Since the start of 2014, Rivers only has one playoff appearance. His record features a landslide of 9-7, 8-8, and 7-9 seasons, which are indicative of the organization he played for and his personal struggles. Rivers’ career record as a starter is 123-101.
While Rivers’ Hall of Fame credentials are questionable, I find it hard to believe that Eli Manning and Ben Roethlisberger get in while their 2004 Draft mate gets left out in the cold. Rivers isn’t a Super Bowl champion or an all-time elite player, but he doesn’t have to be to make the Hall of Fame.
From 2012 through 2015, Houston made four consecutive Pro Bowls, racked up 50.5 sacks, and received a First-Team All-Pro selection. Unfortunately, injuries and scheme changes halted Houston’s rise to stardom. Houston isn’t on a Hall of Fame track anymore, and the 31-year-old is seeing fewer snaps than earlier in his career. His 89.5 sacks in nine seasons still deserve some recognition.

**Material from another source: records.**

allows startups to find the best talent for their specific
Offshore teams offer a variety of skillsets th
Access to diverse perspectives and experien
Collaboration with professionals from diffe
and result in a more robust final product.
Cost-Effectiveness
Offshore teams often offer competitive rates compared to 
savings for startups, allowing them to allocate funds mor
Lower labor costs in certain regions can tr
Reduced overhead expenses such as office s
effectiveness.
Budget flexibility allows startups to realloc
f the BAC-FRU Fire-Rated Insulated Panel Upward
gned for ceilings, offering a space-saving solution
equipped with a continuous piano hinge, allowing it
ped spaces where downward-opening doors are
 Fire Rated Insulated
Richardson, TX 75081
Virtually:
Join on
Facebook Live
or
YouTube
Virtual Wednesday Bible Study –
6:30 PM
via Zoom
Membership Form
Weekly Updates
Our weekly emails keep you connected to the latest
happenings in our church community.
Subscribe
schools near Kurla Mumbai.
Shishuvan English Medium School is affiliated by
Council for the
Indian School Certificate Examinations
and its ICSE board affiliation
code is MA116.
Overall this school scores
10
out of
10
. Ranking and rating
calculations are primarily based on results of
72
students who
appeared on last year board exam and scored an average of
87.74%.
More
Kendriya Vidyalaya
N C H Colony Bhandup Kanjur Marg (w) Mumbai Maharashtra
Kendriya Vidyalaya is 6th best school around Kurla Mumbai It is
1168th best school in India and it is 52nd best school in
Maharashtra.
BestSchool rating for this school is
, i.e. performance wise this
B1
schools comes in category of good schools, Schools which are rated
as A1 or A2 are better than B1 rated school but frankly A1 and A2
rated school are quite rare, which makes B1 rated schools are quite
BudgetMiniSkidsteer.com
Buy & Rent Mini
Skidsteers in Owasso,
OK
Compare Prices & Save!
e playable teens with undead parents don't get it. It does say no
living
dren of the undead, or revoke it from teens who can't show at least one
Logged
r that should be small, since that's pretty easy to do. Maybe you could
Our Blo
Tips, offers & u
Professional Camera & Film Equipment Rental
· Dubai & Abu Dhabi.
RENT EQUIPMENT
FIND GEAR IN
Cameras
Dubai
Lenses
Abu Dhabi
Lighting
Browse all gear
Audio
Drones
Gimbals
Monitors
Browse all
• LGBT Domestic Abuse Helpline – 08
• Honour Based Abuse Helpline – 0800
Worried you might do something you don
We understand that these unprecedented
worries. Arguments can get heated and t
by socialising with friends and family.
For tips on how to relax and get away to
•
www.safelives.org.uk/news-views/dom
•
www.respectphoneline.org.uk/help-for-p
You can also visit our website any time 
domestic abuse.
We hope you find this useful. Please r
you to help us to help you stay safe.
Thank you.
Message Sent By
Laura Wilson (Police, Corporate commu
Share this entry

The NFL is saturated with talented receivers. At one point, Hilton strung together four consecutive Pro Bowl selections. However, injuries limited him to career lows in receptions and receiving yards last season. In eight seasons, Hilton has 8,598 receiving yards, but he lacks elite accolades.
Nelson looks and acts the part of a Hall of Fame offensive lineman. He’s dominated during his first two seasons and didn’t give up a sack in 2019. Nelson earned First-Team All-Pro honors in each of his first two seasons. He’s arguably the best offensive lineman in the league today.
Rhodes made his third Pro Bowl last season, which tells you more about Pro Bowl voting than Rhodes. The Florida St. product peaked in 2017, earning First-Team All-Pro honors. However, he hasn’t been the same since. The 30-year-old hopes he can revive his career with the Colts.
Leonard received a First-Team All-Pro nod in 2018 and a Second-Team All-Pro spot last season. The former Defensive Rookie of the Year dominated during his first two seasons, stuffing the stat sheet from top to bottom. At his pace, Leonard only needs five or six more years of peak production to have a strong case for Canton.
After two decent years, Buckner experienced a breakout season in 2018. The former seventh overall pick made the Pro Bowl after registering 12 sacks and 67 tackles. Despite a reduced role in the pass rush, Buckner earned Second-Team All-Pro honors this past season. He has 19.5 sacks and 129 tackles over the past two years.
Yannick Ngakoue DE – 15% NO
Ngakoue’s teammate Josh Allen could eventually log a significant percentage, but Ngakoue is the only Jaguar with a résumé big enough to qualify right now. Ngakoue made the Pro Bowl in 2018, but disagreements with the front office could lead to a long-term holdout. Ngakoue has 37.5 sacks in four seasons.
Taylor Lewan LT – 24% NO
Lewan made three consecutive Pro Bowls from 2016 through 2018. However, he served a four-game suspension last season and struggled once he got back. Despite becoming a well-known figure in the NFL, Lewan hasn’t earned an All-Pro selection.
The Hall of Fame hasn’t been kind to bruising backs lately. The last one to get in was Jerome Bettis, and it took several years for him to gain admission. Last season, Henry led the NFL with 303 carries for 1,540 yards and 16 touchdowns. The Associated Press selected him as a Second-Team All-Pro.
At 26 years old, Henry could conceivably throw together a Hall of Fame career over the next six or seven seasons. However, that’s a considerable projection for a running back with only one standout performance.
After leading the NFL with eight interceptions in 2017 and earning a First-Team All-Pro nod, Byard seemed primed for greatness. While he’s still a top-ten safety, the Middle Tennessee St. product hasn’t made the Pro Bowl since his breakout campaign. Given how hard the Hall of Fame is on safeties, Byard is a long-shot even to earn consideration.